5 practical ways to help your team learn effectively from failure

5 practical ways to help your team learn effectively from failure | ideas from the blog | azesta

It is so important that failures are learnt from, and yet in the UK workplace, many people do their best to sweep failures firmly under the carpet. This leads to fudging results, rolling out projects that don’t actually have the intended impact and a lack of innovation. It might also lead to unreasonable levels of risk if we look at the banking crisis of 2007 as an example!

 
learning from failure graphic | ideas from the blog | azesta
 

I believe that in part, this is because our education has trained us to believe there is only one right answer. That the way to get on in life is to avoid making mistakes, when in actual fact errors makes us human and leads to curiosity and massive steps forward in innovation.

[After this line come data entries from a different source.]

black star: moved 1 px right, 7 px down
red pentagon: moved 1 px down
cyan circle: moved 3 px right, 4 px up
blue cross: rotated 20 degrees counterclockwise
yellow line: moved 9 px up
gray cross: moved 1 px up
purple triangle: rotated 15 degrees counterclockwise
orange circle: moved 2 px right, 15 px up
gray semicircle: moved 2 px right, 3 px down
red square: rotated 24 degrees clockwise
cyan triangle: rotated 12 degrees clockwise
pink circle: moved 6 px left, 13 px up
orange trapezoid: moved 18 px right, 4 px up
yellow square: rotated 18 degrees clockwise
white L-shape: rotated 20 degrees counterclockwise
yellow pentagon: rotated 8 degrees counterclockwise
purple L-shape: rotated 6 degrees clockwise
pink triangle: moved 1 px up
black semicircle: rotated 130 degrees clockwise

Most learning happens on the job when we reflect on both things that go well and things that don’t and apply that learning to future situations. If we want people to learn in our organisations and share that learning with others, then we need to create and environment where people are not attached to their ‘rightness’, where it’s OK to admit mistakes, failure and that we have got it wrong. Only then is the organisation able to progress and to innovate effectively. The benefits of making use of trial and error, prototyping and piloting are enormous.

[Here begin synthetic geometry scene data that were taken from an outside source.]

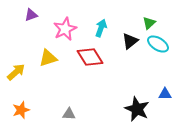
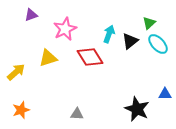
cyan arrow: moved 8 px right, 6 px down
cyan ellipse: rotated 15 degrees clockwise
gray triangle: moved 8 px right
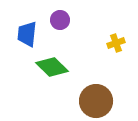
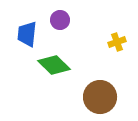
yellow cross: moved 1 px right, 1 px up
green diamond: moved 2 px right, 2 px up
brown circle: moved 4 px right, 4 px up
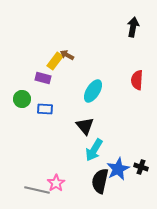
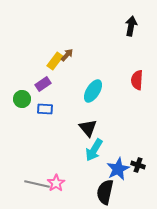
black arrow: moved 2 px left, 1 px up
brown arrow: rotated 104 degrees clockwise
purple rectangle: moved 6 px down; rotated 49 degrees counterclockwise
black triangle: moved 3 px right, 2 px down
black cross: moved 3 px left, 2 px up
black semicircle: moved 5 px right, 11 px down
gray line: moved 6 px up
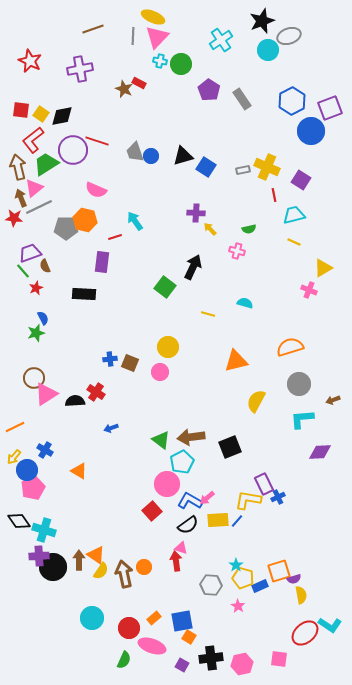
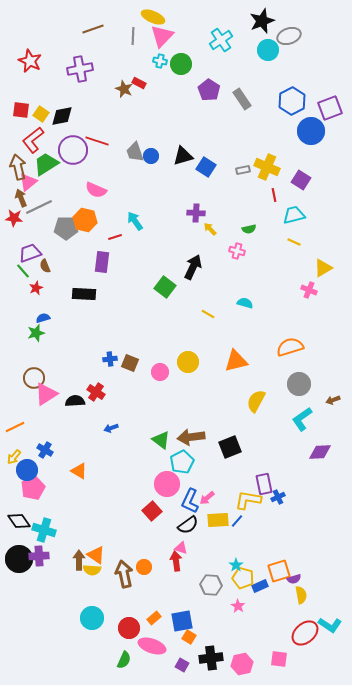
pink triangle at (157, 37): moved 5 px right, 1 px up
pink triangle at (34, 188): moved 6 px left, 6 px up
yellow line at (208, 314): rotated 16 degrees clockwise
blue semicircle at (43, 318): rotated 80 degrees counterclockwise
yellow circle at (168, 347): moved 20 px right, 15 px down
cyan L-shape at (302, 419): rotated 30 degrees counterclockwise
purple rectangle at (264, 484): rotated 15 degrees clockwise
blue L-shape at (190, 501): rotated 95 degrees counterclockwise
black circle at (53, 567): moved 34 px left, 8 px up
yellow semicircle at (101, 571): moved 9 px left, 1 px up; rotated 60 degrees clockwise
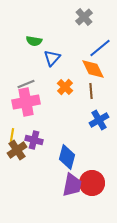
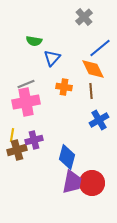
orange cross: moved 1 px left; rotated 35 degrees counterclockwise
purple cross: rotated 30 degrees counterclockwise
brown cross: rotated 18 degrees clockwise
purple trapezoid: moved 3 px up
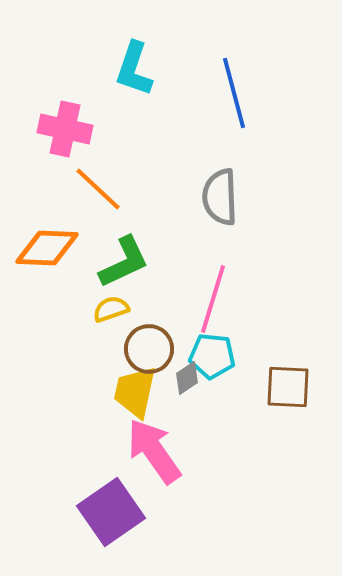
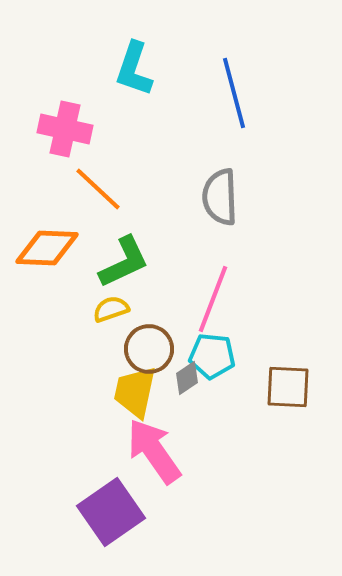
pink line: rotated 4 degrees clockwise
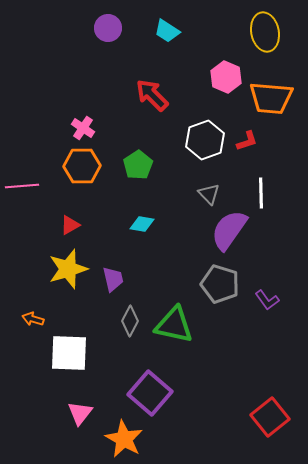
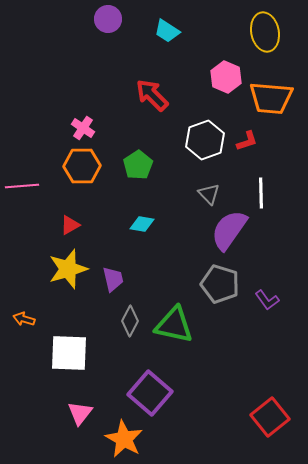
purple circle: moved 9 px up
orange arrow: moved 9 px left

So, we’re all aware that a blame culture is the enemy of learning from failure and mistakes, but what exactly can you do to create an environment which maximises learning from failure?

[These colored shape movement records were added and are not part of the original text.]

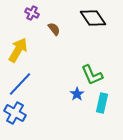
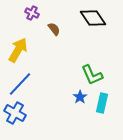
blue star: moved 3 px right, 3 px down
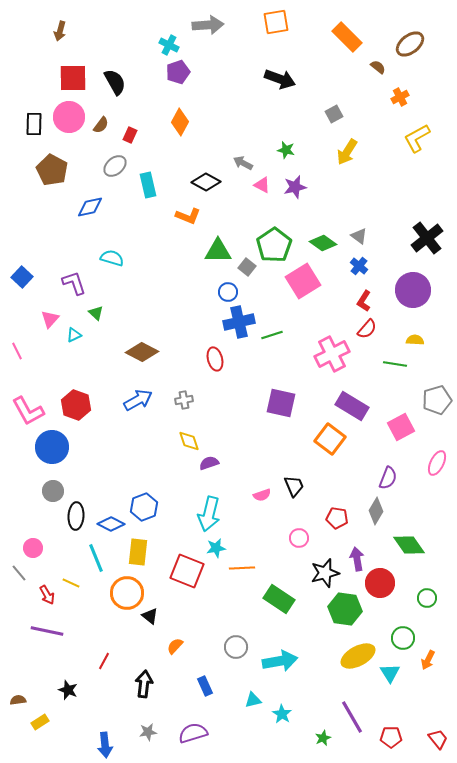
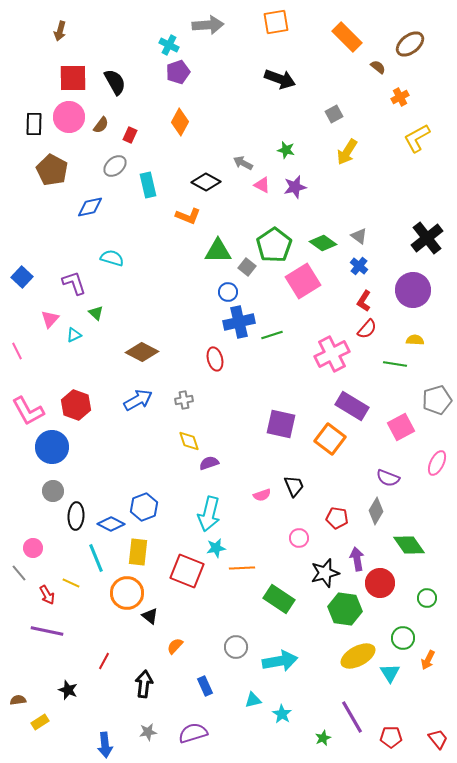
purple square at (281, 403): moved 21 px down
purple semicircle at (388, 478): rotated 90 degrees clockwise
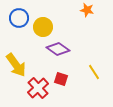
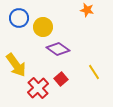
red square: rotated 32 degrees clockwise
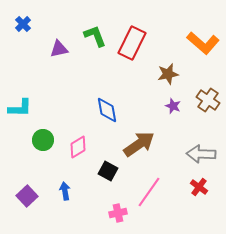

1. Help people feel comfortable about being wrong. Have rounds in team meetings where people share something they were wrong about this week or a mistake they have made that they have learned from and encourage them to explain how they think this could help others. Do balance this with successes and encourage learning from those too!

2. Encourage a reflective culture in your team. Role model and encourage thinking and reflect on the day, the week, the month, the project and drawing learning from it and sharing that. Give all your team members a reflective learning journal and show them yours.

3. Build trial and error or piloting into everything you do. People rarely happen upon the best answer the first time. Make it a standard part of the way your team operates that ideas are tested out in small way and the results examined before they are rolled out into a major project.

4. Put processes into place that surface learning from failure. Within your team, this could be project retrospectives and before and after action learning reviews along with ‘post portems’ to draw lessons from larger failings. If you can get the whole organisation to share your approaches, you might broaden this out to include fast, fun, informal peer-to-peer events with presentations and high audience participation that examine failures and wide-scale ‘dare to share’* events.

5. When things do go wrong, congratulate people for having a go and for the intentions behind whatever they did. If it’s not obvious where the error came from, don’t try and find out! Instead focus on what can be learned from the error, what conclusions and guidance for the future can be drawn rather than whose fault it was. Make concrete plans to put the new learning into practice.

To lift your team’s odds of winning, you need to lift the number of mistakes they make and your potential to learn effectively from them.

* Terminology from some of the processes that The World Bank Group have out into place.